Automated Machine Learning for Remaining Useful Life Predictions
Marc-André Zöller, Fabian Mauthe, Peter Zeiler, Marius Lindauer, Marco F. Huber
TL;DR
The paper tackles prognostics by predicting remaining useful life (RUL) using AutoML. It introduces AutoRUL, an end-to-end AutoML pipeline that cleans data, engineers features, and regresses RUL using standard models, optimized via Bayesian search to minimize $L_{\mathrm{RMSE}}$ on validation data. Evaluations on eight real-world and synthetic datasets show AutoRUL achieves state-of-the-art or competitive performance compared with hand-crafted models and AutoCoevoRUL, demonstrating strong generalization across diverse domains. The work demonstrates that domain experts can obtain data-driven RUL predictions without ML expertise, though high data quality and a fixed search space are important considerations; the authors also provide open-source code to support reproducibility.
Abstract
Being able to predict the remaining useful life (RUL) of an engineering system is an important task in prognostics and health management. Recently, data-driven approaches to RUL predictions are becoming prevalent over model-based approaches since no underlying physical knowledge of the engineering system is required.

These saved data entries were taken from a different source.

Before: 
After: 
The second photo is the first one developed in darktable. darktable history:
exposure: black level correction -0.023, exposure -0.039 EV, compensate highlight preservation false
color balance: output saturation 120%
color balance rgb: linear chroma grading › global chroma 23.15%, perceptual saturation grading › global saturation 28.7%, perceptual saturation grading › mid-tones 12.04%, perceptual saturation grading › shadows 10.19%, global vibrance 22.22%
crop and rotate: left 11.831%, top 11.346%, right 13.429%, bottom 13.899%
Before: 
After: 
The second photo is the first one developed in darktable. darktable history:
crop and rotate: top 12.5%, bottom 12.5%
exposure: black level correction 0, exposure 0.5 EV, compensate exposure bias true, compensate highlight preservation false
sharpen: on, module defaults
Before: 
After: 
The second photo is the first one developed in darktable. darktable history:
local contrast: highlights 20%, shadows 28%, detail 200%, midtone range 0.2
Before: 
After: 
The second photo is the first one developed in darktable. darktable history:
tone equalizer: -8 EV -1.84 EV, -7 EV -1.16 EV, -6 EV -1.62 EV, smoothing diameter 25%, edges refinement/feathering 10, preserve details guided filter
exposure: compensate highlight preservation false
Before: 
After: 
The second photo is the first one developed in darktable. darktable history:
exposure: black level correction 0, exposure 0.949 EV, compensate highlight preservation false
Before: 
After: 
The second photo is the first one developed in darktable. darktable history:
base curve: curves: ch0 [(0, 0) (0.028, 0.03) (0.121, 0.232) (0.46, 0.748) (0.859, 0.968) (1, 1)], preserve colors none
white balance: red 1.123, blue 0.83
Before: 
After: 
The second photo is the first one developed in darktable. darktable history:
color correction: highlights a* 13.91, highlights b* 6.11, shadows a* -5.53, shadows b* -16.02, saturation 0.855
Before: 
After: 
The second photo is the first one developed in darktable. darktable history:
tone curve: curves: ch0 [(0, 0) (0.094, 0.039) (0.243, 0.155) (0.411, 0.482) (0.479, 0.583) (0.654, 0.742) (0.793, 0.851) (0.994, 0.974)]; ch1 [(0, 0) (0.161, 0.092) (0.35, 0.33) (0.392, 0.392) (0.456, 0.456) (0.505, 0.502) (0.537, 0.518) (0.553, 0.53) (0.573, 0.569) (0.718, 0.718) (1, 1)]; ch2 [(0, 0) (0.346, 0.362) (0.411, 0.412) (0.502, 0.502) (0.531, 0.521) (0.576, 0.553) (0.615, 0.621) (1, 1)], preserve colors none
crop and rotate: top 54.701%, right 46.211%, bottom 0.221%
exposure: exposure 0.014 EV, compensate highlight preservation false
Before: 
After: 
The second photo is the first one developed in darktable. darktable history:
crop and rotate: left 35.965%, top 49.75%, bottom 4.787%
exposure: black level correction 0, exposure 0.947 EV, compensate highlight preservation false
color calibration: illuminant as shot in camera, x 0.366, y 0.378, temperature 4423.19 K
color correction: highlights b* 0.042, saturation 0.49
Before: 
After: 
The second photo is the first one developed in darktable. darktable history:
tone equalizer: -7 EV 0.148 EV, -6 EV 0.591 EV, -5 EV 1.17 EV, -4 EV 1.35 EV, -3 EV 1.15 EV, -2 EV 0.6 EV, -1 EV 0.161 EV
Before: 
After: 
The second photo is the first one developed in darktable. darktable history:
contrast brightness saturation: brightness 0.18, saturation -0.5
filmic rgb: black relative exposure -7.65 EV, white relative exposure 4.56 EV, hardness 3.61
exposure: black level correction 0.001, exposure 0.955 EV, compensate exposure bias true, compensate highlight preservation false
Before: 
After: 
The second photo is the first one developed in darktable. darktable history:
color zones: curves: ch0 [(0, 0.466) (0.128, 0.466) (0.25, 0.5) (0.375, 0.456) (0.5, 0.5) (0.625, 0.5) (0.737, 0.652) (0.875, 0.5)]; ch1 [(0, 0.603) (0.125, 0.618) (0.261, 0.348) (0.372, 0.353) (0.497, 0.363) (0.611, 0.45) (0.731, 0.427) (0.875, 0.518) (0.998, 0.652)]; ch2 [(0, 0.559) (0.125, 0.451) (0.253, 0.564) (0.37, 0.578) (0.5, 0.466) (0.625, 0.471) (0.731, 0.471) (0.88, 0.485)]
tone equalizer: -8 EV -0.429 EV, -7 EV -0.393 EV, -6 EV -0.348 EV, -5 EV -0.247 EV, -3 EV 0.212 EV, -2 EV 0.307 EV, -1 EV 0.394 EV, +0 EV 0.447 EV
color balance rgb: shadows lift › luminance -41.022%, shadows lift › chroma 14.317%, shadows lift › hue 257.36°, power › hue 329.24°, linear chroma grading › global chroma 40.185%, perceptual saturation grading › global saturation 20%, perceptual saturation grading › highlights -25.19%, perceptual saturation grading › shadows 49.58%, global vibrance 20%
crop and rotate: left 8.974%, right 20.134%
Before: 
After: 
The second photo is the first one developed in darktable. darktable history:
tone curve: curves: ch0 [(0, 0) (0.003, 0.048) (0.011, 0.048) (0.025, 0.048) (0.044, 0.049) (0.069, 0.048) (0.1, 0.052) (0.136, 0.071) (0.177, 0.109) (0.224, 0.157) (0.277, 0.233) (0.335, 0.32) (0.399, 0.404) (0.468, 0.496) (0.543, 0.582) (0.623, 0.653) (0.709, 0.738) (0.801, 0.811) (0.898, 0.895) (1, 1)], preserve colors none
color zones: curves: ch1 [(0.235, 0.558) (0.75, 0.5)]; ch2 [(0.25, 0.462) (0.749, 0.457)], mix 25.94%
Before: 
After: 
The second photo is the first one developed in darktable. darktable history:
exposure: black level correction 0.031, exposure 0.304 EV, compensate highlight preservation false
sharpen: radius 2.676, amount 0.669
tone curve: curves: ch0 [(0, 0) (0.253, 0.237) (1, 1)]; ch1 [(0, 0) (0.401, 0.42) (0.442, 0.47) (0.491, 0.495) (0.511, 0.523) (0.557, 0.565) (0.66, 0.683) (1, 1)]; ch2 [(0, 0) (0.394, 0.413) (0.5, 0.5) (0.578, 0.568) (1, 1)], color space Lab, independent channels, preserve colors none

Yet, this just replaces required expertise of the underlying physics with machine learning (ML) expertise, which is often also not available. Automated machine learning (AutoML) promises to build end-to-end ML pipelines automatically enabling domain experts without ML expertise to create their own models. This paper introduces AutoRUL, an AutoML-driven end-to-end approach for automatic RUL predictions. AutoRUL combines fine-tuned standard regression methods to an ensemble with high predictive power. By evaluating the proposed method on eight real-world and synthetic datasets against state-of-the-art hand-crafted models, we show that AutoML provides a viable alternative to hand-crafted data-driven RUL predictions. Consequently, creating RUL predictions can be made more accessible for domain experts using AutoML by eliminating ML expertise from data-driven model construction.